* Data section *
####################

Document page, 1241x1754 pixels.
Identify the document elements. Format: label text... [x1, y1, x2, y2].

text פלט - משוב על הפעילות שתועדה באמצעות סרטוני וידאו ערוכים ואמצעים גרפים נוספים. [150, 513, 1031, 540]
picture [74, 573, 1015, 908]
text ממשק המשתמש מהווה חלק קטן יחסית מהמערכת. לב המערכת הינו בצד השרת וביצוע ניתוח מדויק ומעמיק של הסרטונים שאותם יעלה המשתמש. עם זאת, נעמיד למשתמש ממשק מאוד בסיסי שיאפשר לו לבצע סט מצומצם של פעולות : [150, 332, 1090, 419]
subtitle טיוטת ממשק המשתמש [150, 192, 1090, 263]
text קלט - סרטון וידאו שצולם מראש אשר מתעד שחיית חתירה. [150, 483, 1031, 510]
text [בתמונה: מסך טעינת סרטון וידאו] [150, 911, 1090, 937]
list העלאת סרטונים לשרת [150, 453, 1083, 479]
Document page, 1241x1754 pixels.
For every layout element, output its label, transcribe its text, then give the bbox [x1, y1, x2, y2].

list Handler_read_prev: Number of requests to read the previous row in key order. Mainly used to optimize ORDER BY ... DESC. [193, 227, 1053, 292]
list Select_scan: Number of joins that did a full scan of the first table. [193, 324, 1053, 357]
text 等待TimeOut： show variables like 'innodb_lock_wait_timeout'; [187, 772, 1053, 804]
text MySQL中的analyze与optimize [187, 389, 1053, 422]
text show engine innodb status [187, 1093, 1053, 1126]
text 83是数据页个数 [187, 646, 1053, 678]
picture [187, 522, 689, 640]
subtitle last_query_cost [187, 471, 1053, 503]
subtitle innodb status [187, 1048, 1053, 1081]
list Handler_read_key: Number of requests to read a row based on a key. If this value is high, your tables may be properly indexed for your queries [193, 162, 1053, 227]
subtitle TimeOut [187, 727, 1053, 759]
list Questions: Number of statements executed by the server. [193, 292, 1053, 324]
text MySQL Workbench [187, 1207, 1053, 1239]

####################

* Job *
Send back each record exactly as it stands.

* Result of the task *
Document page, 1241x1754 pixels.
Identify the document elements. Format: label text... [x1, y1, x2, y2].

text פלט - משוב על הפעילות שתועדה באמצעות סרטוני וידאו ערוכים ואמצעים גרפים נוספים. [150, 513, 1031, 540]
picture [74, 573, 1015, 908]
text ממשק המשתמש מהווה חלק קטן יחסית מהמערכת. לב המערכת הינו בצד השרת וביצוע ניתוח מדויק ומעמיק של הסרטונים שאותם יעלה המשתמש. עם זאת, נעמיד למשתמש ממשק מאוד בסיסי שיאפשר לו לבצע סט מצומצם של פעולות : [150, 332, 1090, 419]
subtitle טיוטת ממשק המשתמש [150, 192, 1090, 263]
text קלט - סרטון וידאו שצולם מראש אשר מתעד שחיית חתירה. [150, 483, 1031, 510]
text [בתמונה: מסך טעינת סרטון וידאו] [150, 911, 1090, 937]
list העלאת סרטונים לשרת [150, 453, 1083, 479]
Document page, 1241x1754 pixels.
For every layout element, output its label, transcribe its text, then give the bbox [x1, y1, x2, y2].

list Handler_read_prev: Number of requests to read the previous row in key order. Mainly used to optimize ORDER BY ... DESC. [193, 227, 1053, 292]
list Select_scan: Number of joins that did a full scan of the first table. [193, 324, 1053, 357]
text 等待TimeOut： show variables like 'innodb_lock_wait_timeout'; [187, 772, 1053, 804]
text MySQL中的analyze与optimize [187, 389, 1053, 422]
text show engine innodb status [187, 1093, 1053, 1126]
text 83是数据页个数 [187, 646, 1053, 678]
picture [187, 522, 689, 640]
subtitle last_query_cost [187, 471, 1053, 503]
subtitle innodb status [187, 1048, 1053, 1081]
list Handler_read_key: Number of requests to read a row based on a key. If this value is high, your tables may be properly indexed for your queries [193, 162, 1053, 227]
subtitle TimeOut [187, 727, 1053, 759]
list Questions: Number of statements executed by the server. [193, 292, 1053, 324]
text MySQL Workbench [187, 1207, 1053, 1239]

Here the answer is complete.